*** Records for this task ***

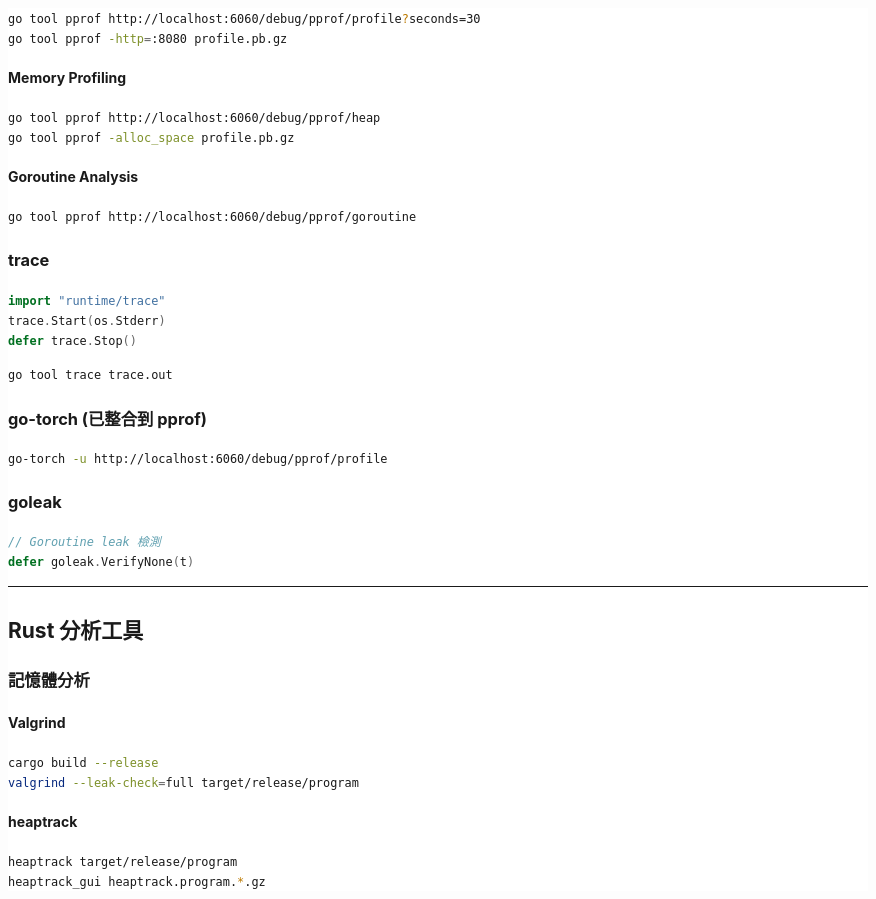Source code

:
 ```bash
go tool pprof http://localhost:6060/debug/pprof/profile?seconds=30
go tool pprof -http=:8080 profile.pb.gz
```

#### Memory Profiling
```bash
go tool pprof http://localhost:6060/debug/pprof/heap
go tool pprof -alloc_space profile.pb.gz
```

#### Goroutine Analysis
```bash
go tool pprof http://localhost:6060/debug/pprof/goroutine
```

### trace
```go
import "runtime/trace"
trace.Start(os.Stderr)
defer trace.Stop()
```

```bash
go tool trace trace.out
```

### go-torch (已整合到 pprof)
```bash
go-torch -u http://localhost:6060/debug/pprof/profile
```

### goleak
```go
// Goroutine leak 檢測
defer goleak.VerifyNone(t)
```

---

## Rust 分析工具

### 記憶體分析

#### Valgrind
```bash
cargo build --release
valgrind --leak-check=full target/release/program
```

#### heaptrack
```bash
heaptrack target/release/program
heaptrack_gui heaptrack.program.*.gz
```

*** End of Records for this task ***

#### The problem
Return only and exactly the lines from the one that contains "#### Valgrind" through the final line of the material above.

#### Solution
#### Valgrind
```bash
cargo build --release
valgrind --leak-check=full target/release/program
```

#### heaptrack
```bash
heaptrack target/release/program
heaptrack_gui heaptrack.program.*.gz
```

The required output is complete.